Jersey City Dads Meetup

Jersey City Dads Meetup

Read this entertaining recap of the last Jersey City Dad's Meetup, and plan to attend the next one - on May 12th, 2018 at 4:30pm at Zeppelin Hall!

About the author: Collin Imhof lives in Jersey City with his wonderful wife and daughter.  He is an affable raconteur, propitious attorney, and au courant cocktail connoisseur.  He recently purchased a thesaurus. Follow Collin on IG: @thecollinsglass

 

Zeppelin Hall, Jersey City’s sprawling German-style beer hall, was a fitting venue for our inaugural local Dad’s Group meetup.  Sure, the ramp outside led only to a locked door, but we hale and hearty lads were happy to muscle our strollers up the front steps. I was even a bit surprised to find a changing station in the men’s room.  It’s a biergarten, not a kindergarten.  And that was just fine with us.  

The turnout numbered about 20 or so dads ranging from their late twenties to early forties.  Most of us had one child, with surprisingly more girls than boys, spanning single- to double-digit months in age.  Some of us had seen a post on Reddit. Others others heard it second-hand from their partners in the Jersey City Mommas Slack group.  Word had spread. When we arrived, a few of us were already familiar with each other from playdates, classes, or just the outs and abouts in JC.  We were a mix of full-time professionals and full-time dads. The organizer, originator, and original poster for the group, Hunt Ethridge, is himself a stay-at-home dad and long-time local.  In this city of transplants, that practically makes him a native.
++++++++++++++++++++
Set of tasks =>
1 - Please summarize the Jersey City dads meetup recap in two sentences.
2 - Write a continuation of the Jersey City dads meetup recap, starting right after its last sentence.
The records play no part in the work here.

Information provided =>
++++++++++++++++++++
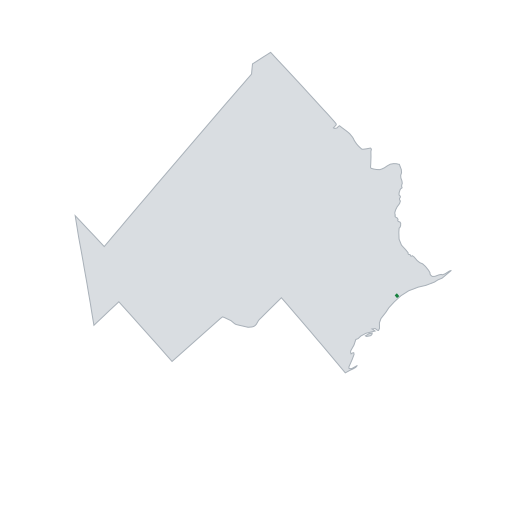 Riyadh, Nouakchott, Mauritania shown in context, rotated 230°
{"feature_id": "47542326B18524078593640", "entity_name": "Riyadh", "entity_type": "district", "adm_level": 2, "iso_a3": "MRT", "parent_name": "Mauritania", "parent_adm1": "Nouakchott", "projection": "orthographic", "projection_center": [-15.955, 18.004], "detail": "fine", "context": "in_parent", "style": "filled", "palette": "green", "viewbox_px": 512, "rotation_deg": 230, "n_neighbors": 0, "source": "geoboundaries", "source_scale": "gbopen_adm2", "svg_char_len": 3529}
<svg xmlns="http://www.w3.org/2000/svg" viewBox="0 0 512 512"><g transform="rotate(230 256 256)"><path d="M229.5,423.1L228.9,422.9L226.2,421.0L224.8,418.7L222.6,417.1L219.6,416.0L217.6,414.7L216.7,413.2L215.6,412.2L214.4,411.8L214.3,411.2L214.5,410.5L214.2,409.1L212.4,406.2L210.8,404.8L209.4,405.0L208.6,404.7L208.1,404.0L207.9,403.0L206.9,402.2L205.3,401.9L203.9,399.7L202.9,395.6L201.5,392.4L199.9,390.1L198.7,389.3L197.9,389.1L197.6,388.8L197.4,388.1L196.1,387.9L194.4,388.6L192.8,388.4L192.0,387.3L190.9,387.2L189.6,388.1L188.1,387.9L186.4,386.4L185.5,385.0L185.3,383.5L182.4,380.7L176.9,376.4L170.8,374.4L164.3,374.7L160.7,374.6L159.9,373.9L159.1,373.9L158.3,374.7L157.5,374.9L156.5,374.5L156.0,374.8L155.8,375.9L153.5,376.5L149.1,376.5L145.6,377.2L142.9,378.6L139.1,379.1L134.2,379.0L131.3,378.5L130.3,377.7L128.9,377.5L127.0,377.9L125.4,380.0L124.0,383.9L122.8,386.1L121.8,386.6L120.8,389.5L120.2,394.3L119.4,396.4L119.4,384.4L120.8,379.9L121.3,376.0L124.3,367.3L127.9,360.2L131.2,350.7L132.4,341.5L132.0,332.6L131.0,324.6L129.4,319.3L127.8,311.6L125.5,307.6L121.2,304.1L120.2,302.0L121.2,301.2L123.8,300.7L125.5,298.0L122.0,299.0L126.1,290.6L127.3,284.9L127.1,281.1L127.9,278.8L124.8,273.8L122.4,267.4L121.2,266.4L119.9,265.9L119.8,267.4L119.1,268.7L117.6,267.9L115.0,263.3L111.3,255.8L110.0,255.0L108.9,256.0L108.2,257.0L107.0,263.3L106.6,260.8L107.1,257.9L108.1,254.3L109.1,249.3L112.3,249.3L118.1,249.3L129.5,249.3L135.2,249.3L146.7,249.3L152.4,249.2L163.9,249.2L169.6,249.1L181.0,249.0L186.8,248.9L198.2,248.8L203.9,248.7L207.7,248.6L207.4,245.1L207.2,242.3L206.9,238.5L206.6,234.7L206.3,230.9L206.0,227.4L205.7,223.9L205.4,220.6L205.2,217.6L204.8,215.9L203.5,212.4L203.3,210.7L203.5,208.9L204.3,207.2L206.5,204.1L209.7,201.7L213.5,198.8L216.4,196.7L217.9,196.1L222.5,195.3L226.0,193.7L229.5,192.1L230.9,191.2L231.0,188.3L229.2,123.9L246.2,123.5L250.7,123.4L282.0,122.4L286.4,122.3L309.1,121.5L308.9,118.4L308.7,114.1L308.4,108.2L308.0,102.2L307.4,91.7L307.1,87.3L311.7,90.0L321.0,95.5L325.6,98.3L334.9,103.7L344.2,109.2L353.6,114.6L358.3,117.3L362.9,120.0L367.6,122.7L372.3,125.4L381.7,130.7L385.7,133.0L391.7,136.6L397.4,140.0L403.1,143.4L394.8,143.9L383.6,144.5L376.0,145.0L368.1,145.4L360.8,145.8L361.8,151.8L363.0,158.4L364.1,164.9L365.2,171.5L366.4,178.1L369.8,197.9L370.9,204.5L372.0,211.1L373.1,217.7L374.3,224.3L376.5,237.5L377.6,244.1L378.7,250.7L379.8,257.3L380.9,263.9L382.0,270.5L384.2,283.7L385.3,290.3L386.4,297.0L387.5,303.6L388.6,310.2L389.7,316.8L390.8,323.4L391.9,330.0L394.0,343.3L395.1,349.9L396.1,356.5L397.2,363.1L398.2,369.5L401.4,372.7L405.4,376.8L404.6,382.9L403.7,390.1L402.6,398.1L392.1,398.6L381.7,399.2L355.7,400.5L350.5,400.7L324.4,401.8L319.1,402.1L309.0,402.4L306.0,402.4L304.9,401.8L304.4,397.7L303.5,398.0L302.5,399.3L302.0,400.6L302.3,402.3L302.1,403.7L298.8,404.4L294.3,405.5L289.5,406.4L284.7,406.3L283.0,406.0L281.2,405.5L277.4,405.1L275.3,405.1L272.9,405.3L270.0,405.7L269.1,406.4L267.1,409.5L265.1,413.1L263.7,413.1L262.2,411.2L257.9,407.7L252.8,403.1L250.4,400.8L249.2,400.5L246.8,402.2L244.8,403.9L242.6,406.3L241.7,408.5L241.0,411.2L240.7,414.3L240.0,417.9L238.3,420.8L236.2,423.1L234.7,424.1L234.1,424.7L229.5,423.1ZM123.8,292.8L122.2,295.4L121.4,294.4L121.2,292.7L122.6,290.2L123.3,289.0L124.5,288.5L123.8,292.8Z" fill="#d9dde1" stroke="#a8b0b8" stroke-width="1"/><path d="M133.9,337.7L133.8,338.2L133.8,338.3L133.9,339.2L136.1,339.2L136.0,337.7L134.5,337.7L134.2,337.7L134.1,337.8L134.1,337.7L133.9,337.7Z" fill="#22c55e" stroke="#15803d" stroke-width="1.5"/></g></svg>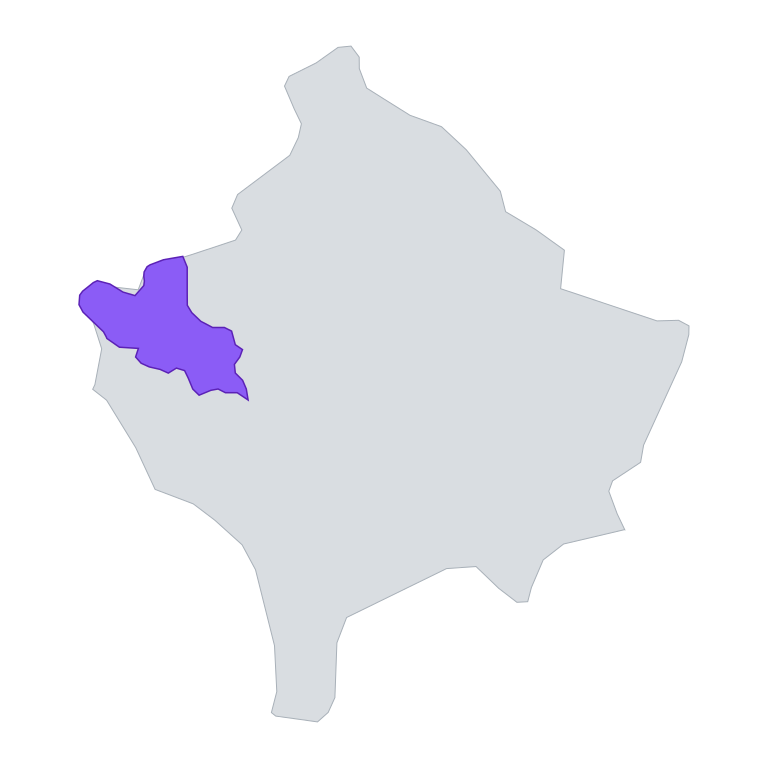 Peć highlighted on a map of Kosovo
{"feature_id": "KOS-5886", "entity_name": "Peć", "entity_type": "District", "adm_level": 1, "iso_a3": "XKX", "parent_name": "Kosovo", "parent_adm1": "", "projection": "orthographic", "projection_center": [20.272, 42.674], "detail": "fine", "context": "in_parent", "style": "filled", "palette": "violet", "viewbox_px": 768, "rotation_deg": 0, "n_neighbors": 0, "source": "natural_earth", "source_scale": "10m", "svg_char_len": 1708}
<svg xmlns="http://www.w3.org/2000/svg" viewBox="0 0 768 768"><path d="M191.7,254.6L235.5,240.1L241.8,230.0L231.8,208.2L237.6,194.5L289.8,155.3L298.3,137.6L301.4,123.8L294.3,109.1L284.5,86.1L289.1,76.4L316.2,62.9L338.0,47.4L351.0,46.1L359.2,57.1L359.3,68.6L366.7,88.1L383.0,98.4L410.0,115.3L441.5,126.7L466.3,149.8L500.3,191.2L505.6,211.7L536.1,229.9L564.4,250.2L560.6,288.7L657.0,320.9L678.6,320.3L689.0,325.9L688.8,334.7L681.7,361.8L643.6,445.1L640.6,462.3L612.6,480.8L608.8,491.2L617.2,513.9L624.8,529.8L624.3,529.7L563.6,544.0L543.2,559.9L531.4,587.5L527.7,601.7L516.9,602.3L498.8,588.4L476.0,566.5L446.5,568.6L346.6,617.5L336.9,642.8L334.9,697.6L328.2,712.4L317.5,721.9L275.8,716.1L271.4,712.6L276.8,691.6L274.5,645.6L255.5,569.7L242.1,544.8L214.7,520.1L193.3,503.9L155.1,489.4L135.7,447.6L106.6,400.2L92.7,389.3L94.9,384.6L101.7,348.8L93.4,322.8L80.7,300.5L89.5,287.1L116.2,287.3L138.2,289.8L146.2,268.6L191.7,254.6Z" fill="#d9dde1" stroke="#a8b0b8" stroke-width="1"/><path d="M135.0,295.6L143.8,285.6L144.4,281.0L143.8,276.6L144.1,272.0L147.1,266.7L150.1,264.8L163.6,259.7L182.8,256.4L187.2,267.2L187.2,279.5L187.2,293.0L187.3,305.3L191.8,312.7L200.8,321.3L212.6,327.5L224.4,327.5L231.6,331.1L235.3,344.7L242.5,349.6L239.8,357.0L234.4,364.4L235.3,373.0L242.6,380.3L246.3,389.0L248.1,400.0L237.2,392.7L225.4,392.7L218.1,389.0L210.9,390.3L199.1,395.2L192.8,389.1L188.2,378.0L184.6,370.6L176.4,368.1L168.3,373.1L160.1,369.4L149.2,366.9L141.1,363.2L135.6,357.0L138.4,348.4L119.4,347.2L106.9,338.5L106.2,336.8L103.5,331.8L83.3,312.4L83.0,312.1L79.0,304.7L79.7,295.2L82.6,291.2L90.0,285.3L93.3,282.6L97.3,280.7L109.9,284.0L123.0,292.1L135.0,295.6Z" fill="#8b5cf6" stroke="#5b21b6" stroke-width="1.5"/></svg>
++++++++++++++++++++
Response list =>
1 - The first local Dad's Group meetup in Jersey City was held at Zeppelin Hall, a sprawling German-style beer hall, where the dads carried their strollers up the front steps because the ramp led only to a locked door. About 20 dads from their late twenties to early forties attended, most with one child, and the group's organizer, Hunt Ethridge, is a stay-at-home dad and long-time local.

2 -
Hunt and his daughter situated themselves in the back room.  The rest of us slowly trickled in. It’s easy to spot a dad’s meetup: just follow the sidelong glances and raised eyebrows.  The crowd at Zeppelin Hall genuinely seemed surprised to see so many children accompanied only by men.  Naturally, when a parade of strollers rolls through a beer hall, you expect a few puzzled looks and maybe even a little judgment.  (I mean, who brings a baby to a bar?) But then came the well-meaning yet patronizing attaboys:

 

“You’re doing a great job,” one woman cheerily told me, apropos of nothing (I hope) when I made my way back from the bathroom.

 

“I love to see dads stepping up,” a bartender told me later.  I presume she did not mean stepping up to the bar with my seven-month-old in tow.

 

Nonetheless, we felt right at home.  There was ample room to accommodate our wagon-train of strollers, and the long pine benches made it easy to mingle, entertain the little ones, and rest our Ergo-babied backs.  Beer by the liter certainly helped to grease the conversation.

 

I overheard a few of the guys talking about school quality, and I joined a conversation about traveling with infants versus toddlers.  Discussions about nap schedules ebbed and flowed in rhythm with our kids’ crankiness. Carriers came out, both structured and soft-sided, and we debated the merits of each.  We gushed over the simple joy of our babies nestling into our chests. Some dads shyly snuck off into corners to feed their little ones, while others just whipped out the milk (in bottle form) right at the table.  The walkers toddled between our legs while we chatted. My own daughter munched happily on a peanut puff.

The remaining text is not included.